(Extracted material Opens)
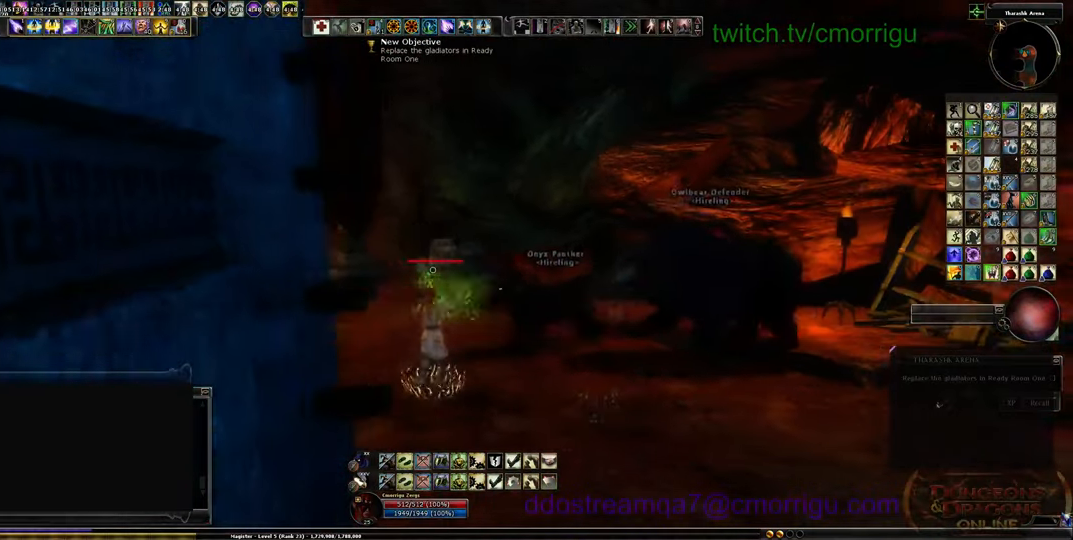
{"keys": ["w"], "events": [[400, "d", "down"], [400, "w", "down"], [500, "d", "up"]]}
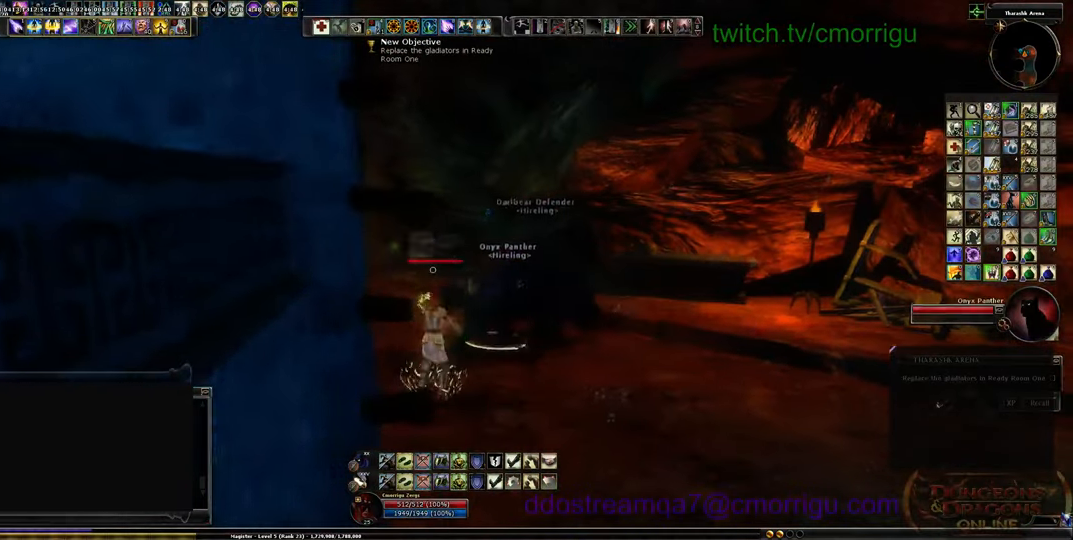
{"keys": [], "events": [[300, "w", "up"]]}
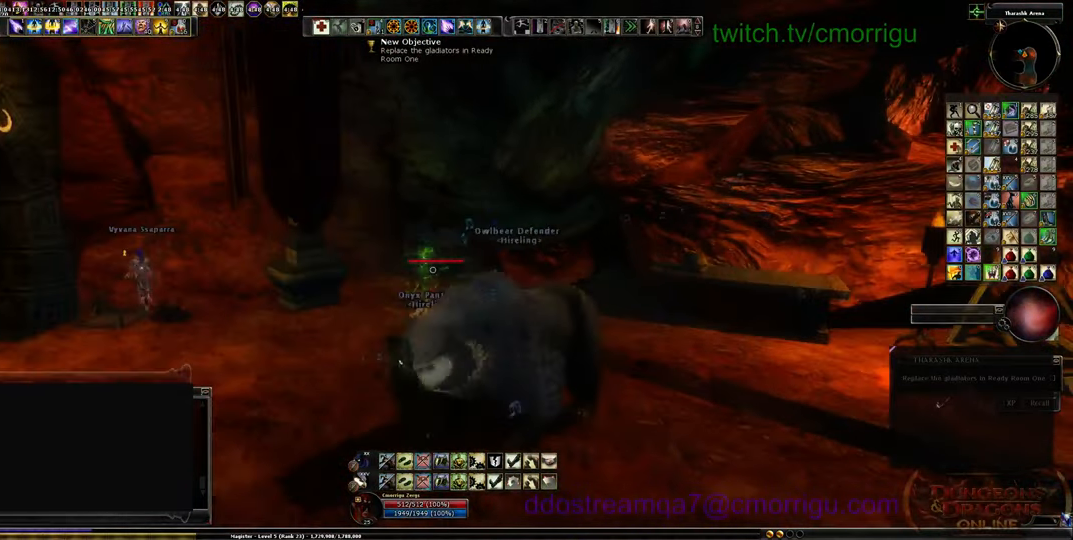
{"keys": [], "events": []}
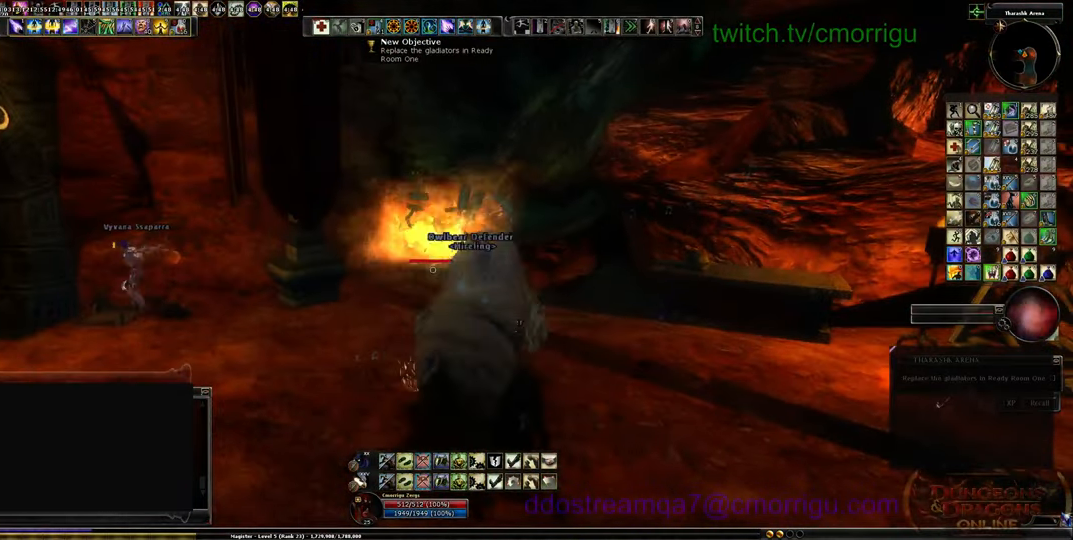
{"keys": [], "events": []}
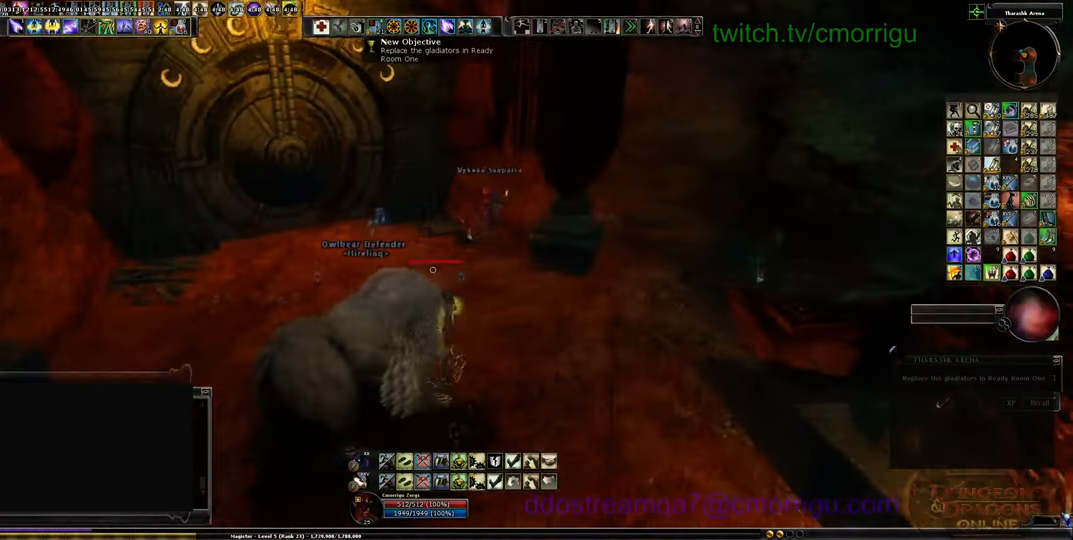
{"keys": [], "events": []}
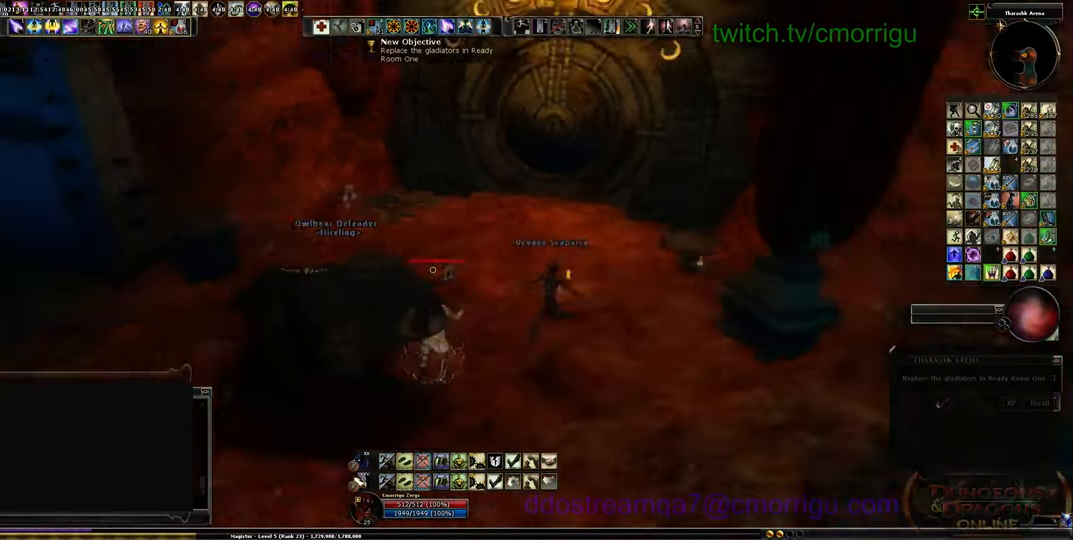
{"keys": ["w"], "events": [[367, "w", "down"]]}
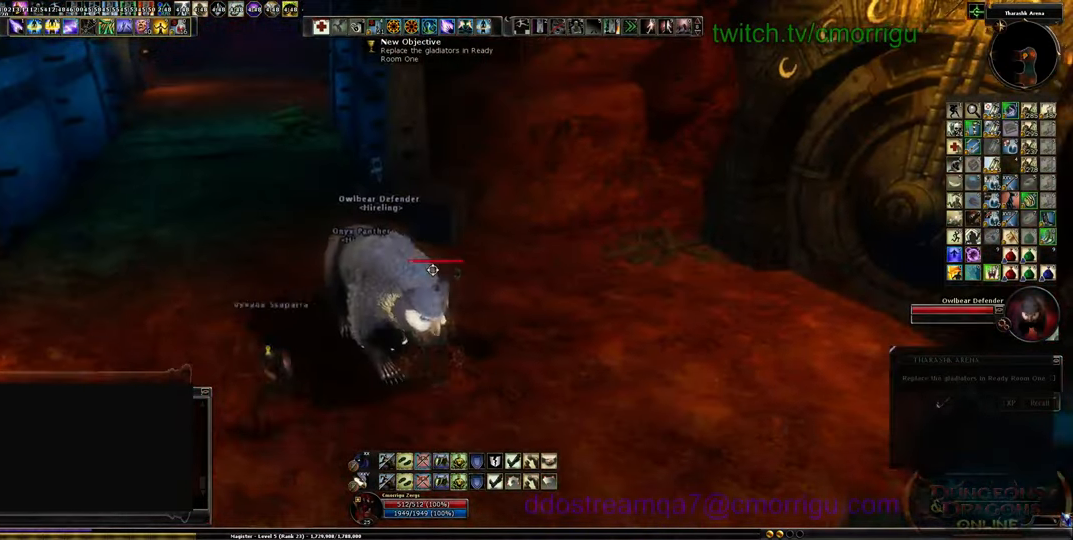
{"keys": ["w"], "events": []}
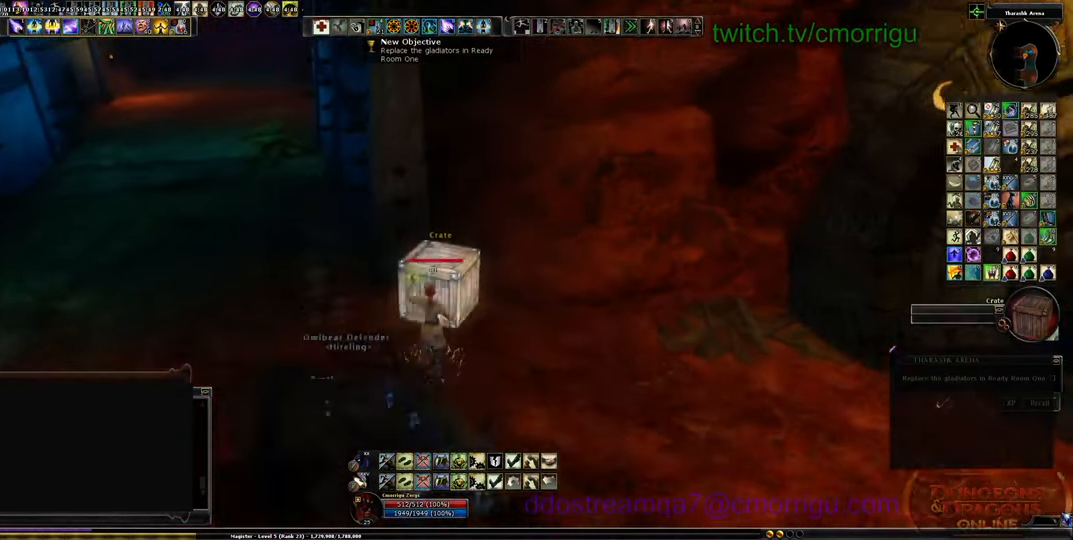
{"keys": [], "events": [[34, "w", "up"]]}
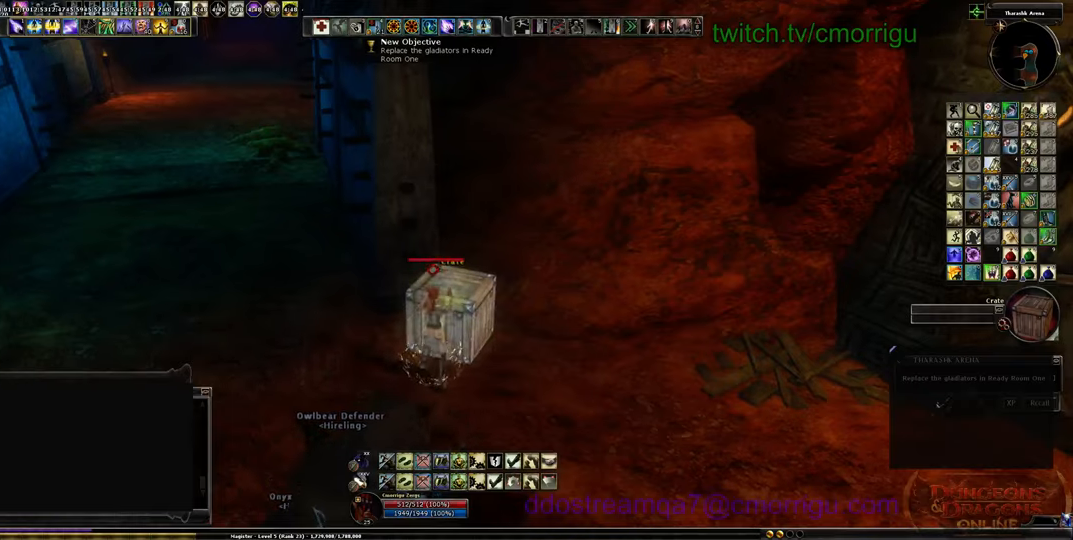
{"keys": ["s"], "events": [[467, "s", "down"]]}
(Extracted material Closes)
Set down each of the records precisely, leaving any pictures behind.

§ **Solution**:
{"keys": ["w"], "events": [[400, "d", "down"], [400, "w", "down"], [500, "d", "up"]]}
{"keys": [], "events": [[300, "w", "up"]]}
{"keys": [], "events": []}
{"keys": [], "events": []}
{"keys": [], "events": []}
{"keys": ["w"], "events": [[367, "w", "down"]]}
{"keys": ["w"], "events": []}
{"keys": [], "events": [[34, "w", "up"]]}
{"keys": ["s"], "events": [[467, "s", "down"]]}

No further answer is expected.